Here is something basic from complex analysis, and I was wondering if someone could possibly explain me how the following worked.
Gamma function is defined for $Re(x)>0$ that $$ \Gamma(x) = \int_0^{\infty} u^{x-1} e^{-u} du, $$ where the integral is from $0$ to infinity on $\mathbb{R}$. Given $s \in \mathbb{C}$ with $Re(s)>0$, I want to show that by the change of variable $w = s u$ that we have the following: $$ \int_0^{\infty} u^{x-1} e^{-su} du = s^{-x} \int w^{x-1} e^w dw = s^{-x} \Gamma(x). $$
The only thing I am not sure is when I do the change of variable, the integral becomes from $0$ to $\infty$ on real to $s\cdot [0,\infty]$. How does one obtain the Gamma function on the right? Thank you very much!

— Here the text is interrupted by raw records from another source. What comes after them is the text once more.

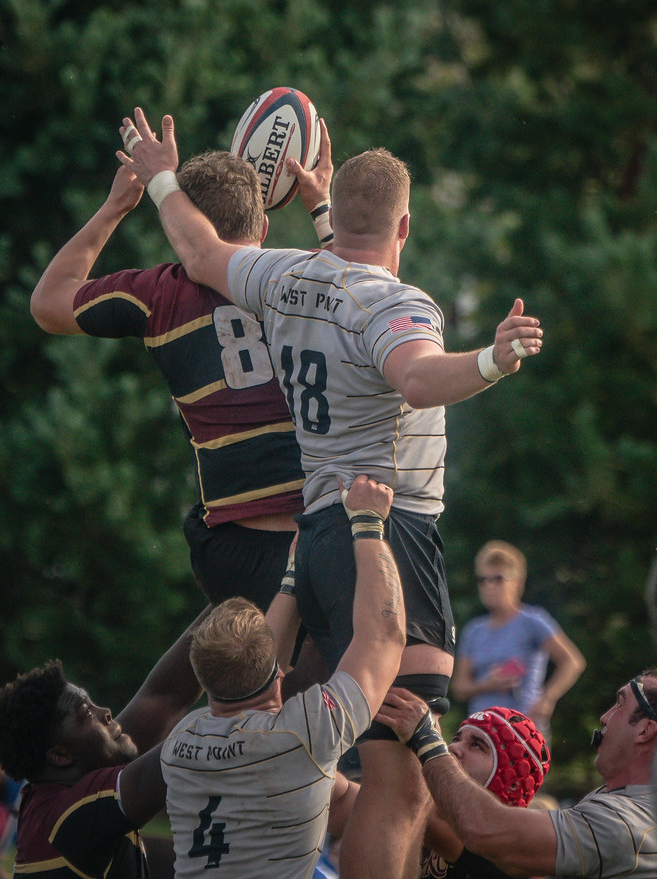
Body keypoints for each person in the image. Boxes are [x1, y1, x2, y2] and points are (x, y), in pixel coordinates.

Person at [118, 107, 544, 879]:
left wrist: (159, 177)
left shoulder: (281, 272)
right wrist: (491, 359)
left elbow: (198, 245)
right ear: (405, 224)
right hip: (385, 529)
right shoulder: (400, 303)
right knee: (400, 778)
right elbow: (416, 376)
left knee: (329, 749)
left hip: (313, 537)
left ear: (332, 215)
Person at [29, 152, 305, 616]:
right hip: (322, 534)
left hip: (234, 548)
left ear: (178, 230)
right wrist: (320, 200)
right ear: (263, 229)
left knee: (232, 684)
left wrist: (116, 205)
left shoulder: (157, 294)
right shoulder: (306, 274)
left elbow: (46, 304)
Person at [161, 475, 405, 878]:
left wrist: (292, 575)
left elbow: (257, 667)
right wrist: (368, 524)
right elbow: (385, 635)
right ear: (277, 672)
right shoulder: (300, 736)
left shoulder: (181, 742)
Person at [0, 605, 209, 879]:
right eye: (86, 713)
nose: (106, 713)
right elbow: (188, 748)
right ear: (59, 755)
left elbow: (165, 695)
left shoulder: (65, 782)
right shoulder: (68, 816)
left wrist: (233, 594)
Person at [378, 672, 657, 877]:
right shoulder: (618, 801)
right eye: (457, 738)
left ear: (645, 730)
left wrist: (426, 742)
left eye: (620, 705)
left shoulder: (626, 821)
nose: (605, 718)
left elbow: (483, 826)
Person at [329, 703, 551, 878]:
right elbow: (337, 801)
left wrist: (424, 739)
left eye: (476, 745)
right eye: (456, 738)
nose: (453, 748)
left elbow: (437, 819)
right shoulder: (423, 810)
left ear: (510, 782)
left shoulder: (512, 850)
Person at [452, 540, 586, 733]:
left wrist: (547, 698)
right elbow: (459, 688)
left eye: (498, 579)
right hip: (482, 731)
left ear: (518, 583)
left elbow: (572, 662)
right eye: (483, 579)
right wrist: (487, 684)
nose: (489, 586)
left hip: (521, 729)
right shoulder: (473, 630)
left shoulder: (532, 621)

Consider the wedge-shaped contour $\gamma$ consisting of $[\varepsilon,R]$, the arc of the circle of radius $R$ centred at $0$ joining $R$ and $sR$, the straight line joining $sR$ to $s\varepsilon$, and the arc joining $s\varepsilon$ to $\varepsilon$. Then the integrand is analytic inside $\gamma$, so Cauchy's theorem applies and $$ \int_{\gamma} z^{x-1} e^{-z} \, dz=0. $$ The integral along the real axis is $$ \int_{\varepsilon}^{R} u^{x-1}e^{-u} \, du \to \Gamma(x) $$ as $\varepsilon \to 0,R \to \infty$. The integral along the other straight line is $$ \int_R^{\varepsilon} (sy)^{x-1}e^{-sy} \, s dy = -s^{x}\int_{\varepsilon}^R y^{x-1} e^{-sy} \, dy \to -s^{x}\int_{0}^{\infty} y^{x-1} e^{-sy} \, dy $$ since the line is traversed in the negative direction. Therefore $$ \Gamma(x)-s^{x}\int_{0}^{\infty} y^{x-1} e^{-sy} \, dy + \int_{\text{arcs}} = 0, $$ and to verify your equality, it suffices to show that the integrals along the arcs tend to zero. This is easy: since $\Re(s)>0$, we have $$ \Re(z)>\Re(s)R $$ on the large arc, so $$ \left\lvert \int_{R}^{sR} z^{x-1} e^{-z} \, dz \right\rvert < \tfrac{1}{2}\pi R^{\Re(x)} e^{-R\Re(s)} \to 0, $$ since the integrand is bounded above by $R^{x-1} e^{-R\Re(s)}$ for $R$ large, and the length of the contour is less than $\frac{1}{2}\pi R$. The small contour is even easier, using a similar trick to bound the integrand by $\varepsilon^{\Re(x)}$. Thus the integrals over both arcs tend to zero, and you find the result. (The same result holds if $s$ is imaginary, but you need a bit more sophistication in bounding the arcs to prove it.)